A 19-year-old man presents to the emergency department with a 2-day history of high fever, chills, and severe left-sided neck pain and swelling. He reports that he had a severe sore throat that began one week ago, which he thought was a simple cold, but the pain has now shifted to his neck. On physical examination, he is febrile to 103.1∘F and tachycardic. There is significant tenderness and cord-like induration along the left sternocleidomastoid muscle. Oropharyngeal exam shows resolving tonsillar erythema but no evidence of abscess. Lung auscultation reveals scattered crackles bilaterally. Laboratory studies show a white blood cell count of 18,000/mm3. A chest radiograph demonstrates multiple poorly defined nodular opacities in both lung fields.
Which of the following is the most likely diagnosis?
The correct answer is:
B) Lemierre syndrome
The patient is presenting with Lemierre syndrome, a rare but life-threatening condition characterized by septic thrombophlebitis of the internal jugular vein (IJV). It typically begins with a primary oropharyngeal infection like tonsillitis or pharyngitis that invades the lateral pharyngeal space. The most common causative organism is Fusobacterium necrophorum, an anaerobic component of the normal oral flora. The infection spreads to the IJV, leading to thrombosis and the subsequent release of septic emboli, most commonly to the lungs. The clinical hallmark is a cord-like sign (palpable thrombus in the IJV) in a patient with recent pharyngitis and respiratory symptoms.

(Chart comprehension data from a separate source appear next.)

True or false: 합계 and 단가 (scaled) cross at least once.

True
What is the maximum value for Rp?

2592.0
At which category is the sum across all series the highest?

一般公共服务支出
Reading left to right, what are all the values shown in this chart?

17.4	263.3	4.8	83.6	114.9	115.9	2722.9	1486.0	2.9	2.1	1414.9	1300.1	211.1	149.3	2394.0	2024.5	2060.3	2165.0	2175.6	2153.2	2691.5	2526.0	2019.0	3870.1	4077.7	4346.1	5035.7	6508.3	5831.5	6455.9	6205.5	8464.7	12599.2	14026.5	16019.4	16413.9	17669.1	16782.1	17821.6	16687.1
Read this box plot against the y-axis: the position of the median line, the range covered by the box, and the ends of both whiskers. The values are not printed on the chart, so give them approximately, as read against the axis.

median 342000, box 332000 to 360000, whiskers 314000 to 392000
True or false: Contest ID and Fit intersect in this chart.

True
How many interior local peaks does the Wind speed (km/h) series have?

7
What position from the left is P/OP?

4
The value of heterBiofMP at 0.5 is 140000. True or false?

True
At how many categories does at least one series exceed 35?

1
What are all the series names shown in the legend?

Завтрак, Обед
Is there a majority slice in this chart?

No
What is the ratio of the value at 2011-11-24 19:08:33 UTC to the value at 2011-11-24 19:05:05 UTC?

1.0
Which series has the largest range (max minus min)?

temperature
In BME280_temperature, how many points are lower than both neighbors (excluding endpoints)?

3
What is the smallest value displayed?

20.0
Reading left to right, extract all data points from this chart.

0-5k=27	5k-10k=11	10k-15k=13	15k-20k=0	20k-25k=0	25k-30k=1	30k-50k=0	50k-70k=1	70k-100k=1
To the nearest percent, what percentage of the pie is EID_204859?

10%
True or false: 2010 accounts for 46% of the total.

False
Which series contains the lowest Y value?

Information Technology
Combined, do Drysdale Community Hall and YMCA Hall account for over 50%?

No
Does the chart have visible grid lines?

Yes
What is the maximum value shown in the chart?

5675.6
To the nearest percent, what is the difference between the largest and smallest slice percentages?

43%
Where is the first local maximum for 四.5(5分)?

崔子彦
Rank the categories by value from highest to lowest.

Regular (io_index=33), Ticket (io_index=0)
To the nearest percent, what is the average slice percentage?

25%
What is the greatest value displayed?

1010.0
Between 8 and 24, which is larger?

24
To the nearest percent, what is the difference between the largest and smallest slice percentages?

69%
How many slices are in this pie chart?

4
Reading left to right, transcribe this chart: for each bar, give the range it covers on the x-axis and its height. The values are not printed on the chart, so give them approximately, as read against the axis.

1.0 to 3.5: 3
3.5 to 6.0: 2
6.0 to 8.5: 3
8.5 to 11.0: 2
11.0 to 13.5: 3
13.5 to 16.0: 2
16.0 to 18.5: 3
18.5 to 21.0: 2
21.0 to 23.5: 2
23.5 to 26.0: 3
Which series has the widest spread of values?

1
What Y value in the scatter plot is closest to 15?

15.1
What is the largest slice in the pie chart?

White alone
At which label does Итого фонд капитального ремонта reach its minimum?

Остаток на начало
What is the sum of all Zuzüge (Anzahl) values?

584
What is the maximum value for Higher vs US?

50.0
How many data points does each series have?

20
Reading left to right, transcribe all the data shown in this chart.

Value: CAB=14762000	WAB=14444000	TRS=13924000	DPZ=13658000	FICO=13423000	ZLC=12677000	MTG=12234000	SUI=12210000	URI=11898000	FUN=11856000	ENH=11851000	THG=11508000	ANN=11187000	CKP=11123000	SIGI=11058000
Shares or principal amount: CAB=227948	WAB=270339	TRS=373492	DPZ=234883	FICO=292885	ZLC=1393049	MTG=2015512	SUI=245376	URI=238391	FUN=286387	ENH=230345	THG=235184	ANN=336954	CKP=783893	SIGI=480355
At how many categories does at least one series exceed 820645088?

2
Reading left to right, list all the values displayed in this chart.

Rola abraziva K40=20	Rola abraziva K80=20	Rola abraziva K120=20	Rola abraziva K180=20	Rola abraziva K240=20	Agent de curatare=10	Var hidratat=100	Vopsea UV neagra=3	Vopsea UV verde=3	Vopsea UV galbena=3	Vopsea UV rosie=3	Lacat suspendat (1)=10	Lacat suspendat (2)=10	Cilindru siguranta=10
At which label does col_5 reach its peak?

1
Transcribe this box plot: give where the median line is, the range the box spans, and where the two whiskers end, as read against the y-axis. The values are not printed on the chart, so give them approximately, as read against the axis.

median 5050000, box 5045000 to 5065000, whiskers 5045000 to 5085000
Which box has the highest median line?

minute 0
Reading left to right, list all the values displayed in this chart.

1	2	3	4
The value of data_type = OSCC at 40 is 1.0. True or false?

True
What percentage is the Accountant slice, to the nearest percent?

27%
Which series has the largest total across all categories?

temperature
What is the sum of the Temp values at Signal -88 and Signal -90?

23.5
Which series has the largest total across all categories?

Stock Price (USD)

Answer choice A: Infectious mononucleosis, is incorrect. While Epstein-Barr virus (EBV) infection causes severe pharyngitis and cervical lymphadenopathy, it does not typically cause IJV thrombosis or septic emboli to the lungs. It is more likely to present with significant fatigue, splenomegaly, and atypical lymphocytosis.
Answer choice C: Ludwig angina, is incorrect. Ludwig angina is a cellulitis of the submandibular space. While it involves neck swelling, the swelling is typically bilateral and woody in the submental/sublingual area, rather than localized along the sternocleidomastoid muscle. It does not typically cause septic pulmonary emboli.
Answer choice D: Parapharyngeal abscess, is incorrect. A parapharyngeal abscess can be a precursor to Lemierre syndrome, but once there is evidence of IJV involvement (the cord-like tenderness) and distant septic emboli (lung nodules), Lemierre syndrome is the more complete and specific diagnosis.
Answer choice E: Septic pulmonary embolism secondary to endocarditis, is incorrect. While right-sided infective endocarditis, which is most typically seen in IV drug users, causes septic pulmonary emboli, it would not explain the preceding severe pharyngitis or the localized, exquisitely tender induration along the internal jugular vein in the neck.
Key Learning Point
Lemierre syndrome is a triad of recent oropharyngeal infection, septic thrombophlebitis of the internal jugular vein, and metastatic septic emboli (usually pulmonary). It is most often caused by Fusobacterium necrophorum. Diagnosis is confirmed by CT of the neck with contrast showing an internal jugular vein filling defect. Management requires prolonged intravenous anaerobic coverage (e.g., ampicillin-sulbactam or carbapenems) and occasionally surgical drainage of the primary focus.